Now, what am I to do? Keep this a secret or share it with my broadcasting brethren? The latter of course! Do you think we do this stuff just for money? So, via the airwaves this image of shapely de-fright was beamed back to the studios, were an explosion of laughter was heard over the two-way. Inside the truck, I asked Myra, who was writing her script, to look. When she removed her reading glasses and her eyes met the screen, she uttered "Oh, My God! Where is it?" "Ssshhhh!," I said, "I want this on tape." I slammed a 90-minute Beta SP cassette into the deck and pressed record. Then, Keith opened the van's side door, his face elongated, sort of like Edvard Munch's "Scream" and then he did what any smart photojournalist would, picked up his camera and shot my shot of Polish Pride. Polish Pride now graces or disgraces the station's most sophisticated computer-controlled editing bays.
Show and Tell
Perhaps the worst thing your co-workers can do is show off the truck. The location: Another Milwaukee Lakefront festival. This time, the big gig, Summerfest, which attracts hundreds of thousands of picnic-table dancing maniacs. And we follow them because we know better? Maybe we do this for the nightly fireworks. Nonetheless, all-to-often these festivals are merely a license for drunken disorderly conduct. My co-workers are sometimes faces in the crowd.

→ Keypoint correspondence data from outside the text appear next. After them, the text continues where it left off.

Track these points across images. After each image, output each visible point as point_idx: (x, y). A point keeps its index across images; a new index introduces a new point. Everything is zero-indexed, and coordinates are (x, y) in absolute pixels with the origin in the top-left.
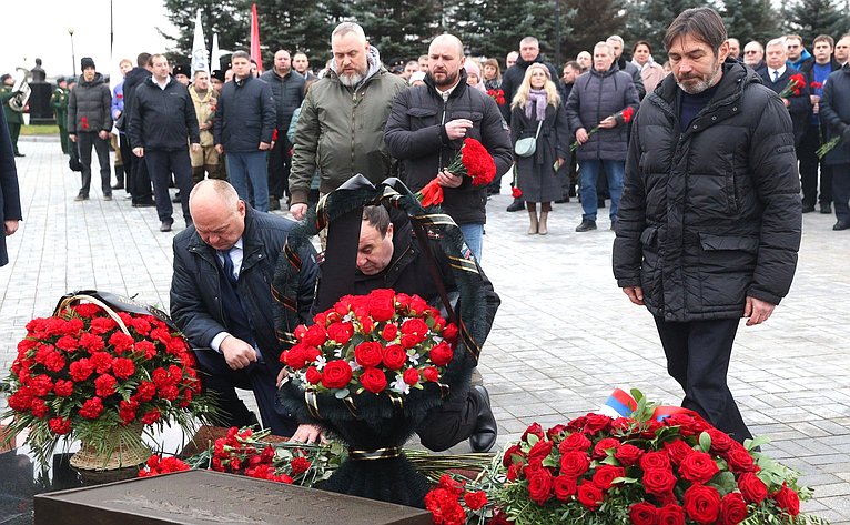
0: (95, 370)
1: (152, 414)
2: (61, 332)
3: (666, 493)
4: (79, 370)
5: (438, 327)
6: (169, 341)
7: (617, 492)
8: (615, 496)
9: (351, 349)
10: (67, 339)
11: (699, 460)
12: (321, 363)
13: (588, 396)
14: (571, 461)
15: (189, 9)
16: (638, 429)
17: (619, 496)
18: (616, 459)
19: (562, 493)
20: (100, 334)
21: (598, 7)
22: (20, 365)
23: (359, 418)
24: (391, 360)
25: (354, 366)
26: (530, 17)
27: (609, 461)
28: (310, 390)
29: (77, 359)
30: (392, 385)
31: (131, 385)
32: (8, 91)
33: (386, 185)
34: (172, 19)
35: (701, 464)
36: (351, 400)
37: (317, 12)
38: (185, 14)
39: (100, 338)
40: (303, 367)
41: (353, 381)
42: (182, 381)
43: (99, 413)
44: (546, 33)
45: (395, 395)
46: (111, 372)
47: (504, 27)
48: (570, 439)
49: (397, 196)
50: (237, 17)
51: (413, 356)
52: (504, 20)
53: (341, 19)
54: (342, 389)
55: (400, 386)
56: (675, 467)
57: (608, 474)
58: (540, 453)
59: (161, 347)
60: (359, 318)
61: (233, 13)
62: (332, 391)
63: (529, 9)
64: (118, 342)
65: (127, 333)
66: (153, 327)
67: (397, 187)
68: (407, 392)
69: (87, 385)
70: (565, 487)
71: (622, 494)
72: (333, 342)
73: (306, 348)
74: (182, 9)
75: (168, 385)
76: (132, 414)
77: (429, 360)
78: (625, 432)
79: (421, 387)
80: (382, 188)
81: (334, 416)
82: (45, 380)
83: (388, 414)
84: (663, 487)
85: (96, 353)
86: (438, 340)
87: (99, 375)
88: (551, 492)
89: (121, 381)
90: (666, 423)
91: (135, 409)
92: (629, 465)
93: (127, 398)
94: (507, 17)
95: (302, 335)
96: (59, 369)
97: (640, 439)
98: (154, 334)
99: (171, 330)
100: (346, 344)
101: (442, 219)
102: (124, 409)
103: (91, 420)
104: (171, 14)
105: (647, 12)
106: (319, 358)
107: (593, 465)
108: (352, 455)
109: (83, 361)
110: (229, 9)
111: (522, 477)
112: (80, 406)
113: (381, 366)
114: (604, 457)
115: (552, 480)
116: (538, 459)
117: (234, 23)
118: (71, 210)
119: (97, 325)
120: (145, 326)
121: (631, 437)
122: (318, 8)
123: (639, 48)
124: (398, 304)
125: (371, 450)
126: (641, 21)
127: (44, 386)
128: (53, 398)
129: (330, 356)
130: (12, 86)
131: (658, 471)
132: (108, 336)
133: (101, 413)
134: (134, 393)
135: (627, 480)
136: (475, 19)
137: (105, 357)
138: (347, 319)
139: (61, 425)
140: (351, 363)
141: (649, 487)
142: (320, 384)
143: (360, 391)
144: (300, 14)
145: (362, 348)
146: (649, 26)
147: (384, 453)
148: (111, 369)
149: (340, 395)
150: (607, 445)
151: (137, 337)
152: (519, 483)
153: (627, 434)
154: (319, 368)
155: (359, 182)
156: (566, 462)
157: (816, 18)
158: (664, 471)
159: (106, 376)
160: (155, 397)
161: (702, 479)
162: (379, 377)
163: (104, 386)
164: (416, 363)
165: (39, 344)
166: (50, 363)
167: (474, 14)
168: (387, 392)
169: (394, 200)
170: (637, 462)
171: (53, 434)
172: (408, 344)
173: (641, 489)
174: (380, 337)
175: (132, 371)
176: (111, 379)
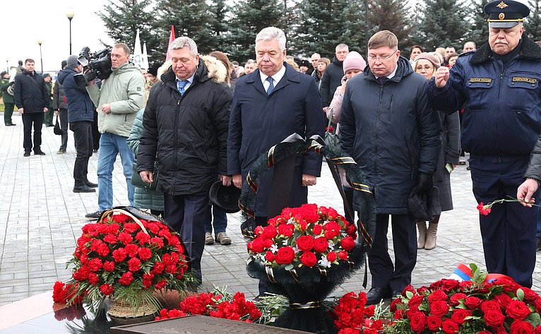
0: (128, 255)
1: (161, 282)
2: (105, 232)
3: (499, 325)
4: (119, 255)
5: (345, 227)
6: (170, 238)
7: (468, 325)
8: (466, 328)
9: (294, 240)
10: (110, 236)
11: (517, 305)
12: (274, 249)
13: (418, 274)
14: (437, 306)
15: (121, 27)
16: (477, 287)
17: (468, 328)
18: (466, 306)
19: (432, 327)
20: (130, 233)
21: (391, 24)
22: (80, 253)
23: (300, 282)
24: (319, 247)
25: (296, 250)
26: (348, 31)
27: (461, 307)
28: (267, 266)
29: (117, 248)
30: (319, 262)
31: (150, 265)
32: (6, 82)
33: (312, 139)
34: (110, 34)
35: (519, 308)
36: (294, 271)
37: (206, 29)
38: (119, 30)
39: (131, 235)
40: (262, 252)
41: (295, 260)
42: (179, 262)
43: (131, 281)
44: (358, 41)
45: (322, 268)
46: (138, 256)
47: (330, 38)
48: (435, 294)
49: (320, 146)
50: (153, 33)
51: (331, 244)
52: (331, 33)
53: (220, 33)
54: (288, 264)
55: (325, 262)
56: (503, 310)
57: (462, 314)
58: (415, 303)
59: (166, 241)
60: (298, 221)
61: (150, 29)
62: (282, 266)
63: (347, 26)
64: (141, 238)
65: (146, 232)
66: (161, 229)
67: (318, 140)
68: (329, 266)
69: (123, 264)
70: (434, 323)
71: (471, 326)
72: (282, 236)
73: (264, 240)
74: (117, 27)
75: (171, 264)
76: (150, 282)
77: (340, 247)
78: (469, 290)
79: (338, 263)
80: (310, 141)
81: (284, 281)
82: (97, 261)
83: (318, 280)
84: (498, 321)
85: (128, 245)
86: (344, 235)
87: (131, 258)
88: (426, 325)
89: (143, 262)
90: (494, 284)
91: (152, 279)
92: (473, 309)
93: (148, 272)
94: (333, 31)
95: (260, 232)
96: (106, 254)
97: (479, 293)
98: (161, 233)
99: (171, 231)
100: (291, 237)
101: (348, 160)
102: (146, 279)
103: (126, 286)
104: (110, 31)
105: (424, 26)
106: (273, 246)
107: (451, 310)
108: (291, 306)
109: (120, 249)
110: (148, 27)
111: (405, 317)
112: (120, 277)
113: (313, 250)
114: (458, 304)
115: (426, 318)
116: (415, 306)
117: (151, 36)
118: (56, 160)
119: (128, 227)
120: (156, 228)
121: (473, 292)
122: (206, 26)
123: (414, 51)
124: (320, 212)
125: (304, 303)
126: (419, 32)
127: (97, 265)
128: (102, 273)
129: (280, 245)
130: (9, 79)
131: (493, 311)
132: (134, 234)
133: (132, 281)
134: (152, 269)
135: (474, 318)
136: (311, 33)
137: (134, 247)
138: (289, 222)
139: (108, 288)
140: (294, 248)
141: (488, 322)
142: (274, 262)
143: (300, 266)
144: (195, 30)
145: (301, 239)
146: (425, 36)
147: (312, 305)
148: (138, 254)
149: (288, 268)
150: (459, 297)
151: (152, 235)
152: (403, 321)
153: (471, 291)
154: (273, 252)
155: (296, 138)
156: (434, 308)
157: (536, 30)
158: (497, 312)
159: (134, 259)
160: (163, 272)
161: (520, 317)
162: (312, 257)
163: (134, 264)
164: (333, 249)
165: (92, 239)
166: (100, 251)
167: (311, 29)
168: (317, 267)
169: (317, 149)
170: (479, 307)
171: (102, 294)
172: (329, 237)
173: (483, 323)
174: (310, 233)
175: (150, 256)
176: (138, 260)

One time, a group of FOX news types were having a good time when they saw the van and thought this a perfect opportunity to show several thousand of their closest fest-going fans their workplace runabout. The spectacle of video displays, which they try their best to explain, but rarely do, baffles onlookers--even sober ones.
This time, however, the apparition a drunk saw was straight of M*A*S*H. Anyhow, Dave, a PJ, whom we had to prop up at a station party so management wouldn't notice the effect of nine Long Island Ice Teas he consumed, (Believe me it's bad. Yet, I could have busted a gut. Our news director walked up to this wobbling guy and said, "You're so nice, my daughter should marry you.")--was itching to impress his Chicago friends via a tour of the big, white van.
One problem. Where do you put the beers? Well, Dave, not the sharpest knife-in-the-drawer, simply collected the beverages and placed them inside the truck. At this point, an alarm went off in my head, I saw the word HARM headed like a Mack toward me. Two hundred years ago, people did drink beer at work; water was deadly. Today, media firms have strict policies regarding drinking, driving and personal conduct.
I did what any sober EJ would do--commenced a beer exorcism. Oh! The Humanity! And this is Milwaukee?--best described the look on Dave's face. A drunken onlooker, however, said, "Hey dude, the ambulance is passing out beers." Now, I've neither been mistaken for a celebrity nor the pope but when you're in a white van and you're passing out beers you--faster than superman in a phonebooth--go from shy geek to Brad Pitt. Suddenly, a stampede of drinkers surrounded the truck. I locked the doors. Someone, who thought free beers was a constitutional right and kicked-in the truck's side.